**What to produce:** A faithful copy is required: retype the records from their first line through the line with "Image 2: Top", and omit the pictures.
Start of Exercise input
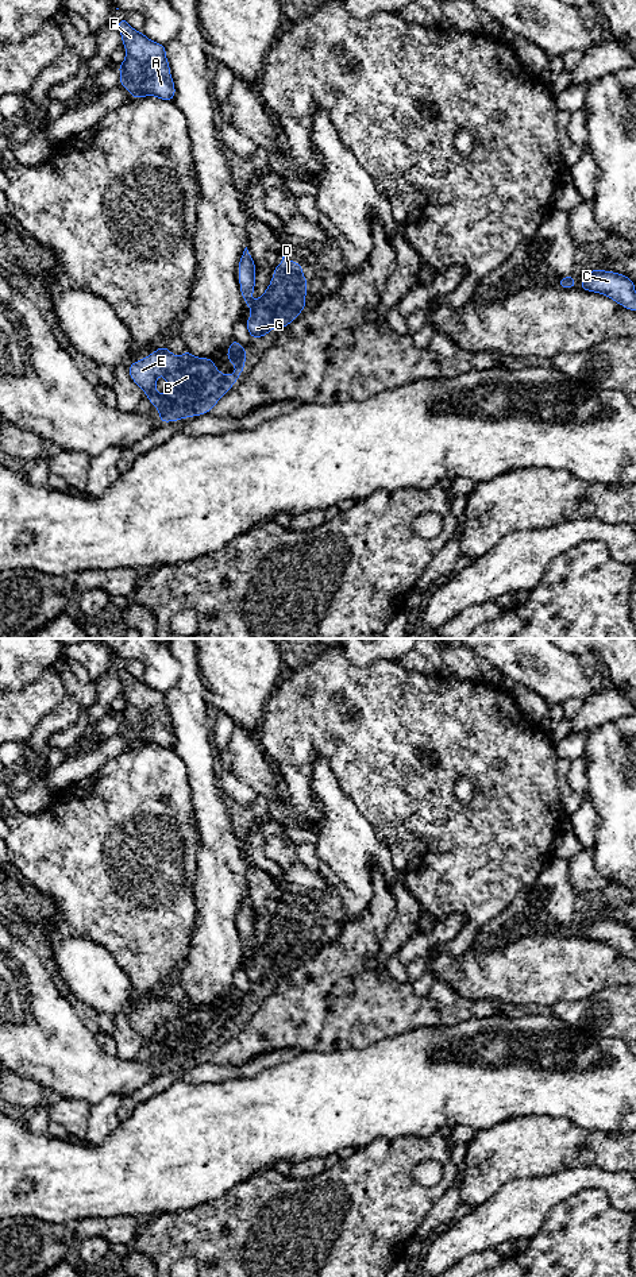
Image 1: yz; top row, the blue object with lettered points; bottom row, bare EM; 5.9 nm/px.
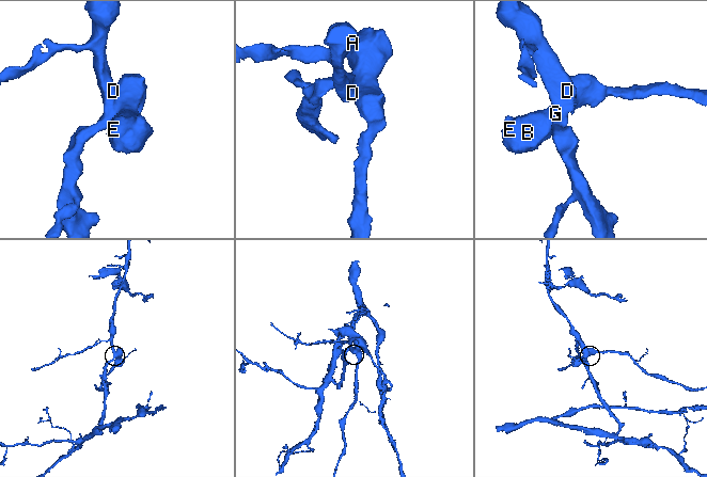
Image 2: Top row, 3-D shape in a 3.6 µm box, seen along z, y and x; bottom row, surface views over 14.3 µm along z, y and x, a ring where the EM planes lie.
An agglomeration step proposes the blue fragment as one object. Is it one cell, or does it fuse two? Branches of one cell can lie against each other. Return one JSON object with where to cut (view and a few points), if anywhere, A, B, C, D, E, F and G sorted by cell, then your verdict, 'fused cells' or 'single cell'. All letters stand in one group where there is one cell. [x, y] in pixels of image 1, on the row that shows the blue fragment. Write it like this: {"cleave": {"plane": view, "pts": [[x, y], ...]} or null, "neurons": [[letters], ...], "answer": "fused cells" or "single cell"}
{"cleave": {"plane": "yz", "pts": [[305, 301], [286, 305], [277, 315], [273, 325]]}, "neurons": [["A", "D", "F", "G"], ["B", "C", "E"]], "answer": "fused cells"}

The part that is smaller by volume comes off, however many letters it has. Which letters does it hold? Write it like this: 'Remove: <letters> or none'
Remove: B, C, E

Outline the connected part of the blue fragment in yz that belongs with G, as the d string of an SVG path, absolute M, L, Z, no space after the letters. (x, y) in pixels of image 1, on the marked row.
M247 247L240 256L238 274L244 305L251 309L251 316L244 320L250 337L263 337L274 328L275 317L284 308L305 302L308 281L304 278L302 266L284 255L281 263L274 267L266 292L255 302L251 296L257 269Z

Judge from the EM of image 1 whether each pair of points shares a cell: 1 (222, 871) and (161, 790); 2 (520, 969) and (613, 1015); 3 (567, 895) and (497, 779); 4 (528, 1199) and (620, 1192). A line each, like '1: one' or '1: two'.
1: two
2: two
3: two
4: one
End of Exercise input
**Written response:**
Image 1: yz; top row, the blue object with lettered points; bottom row, bare EM; 5.9 nm/px.
Image 2: Top row, 3-D shape in a 3.6 µm box, seen along z, y and x; bottom row, surface views over 14.3 µm along z, y and x, a ring where the EM planes lie.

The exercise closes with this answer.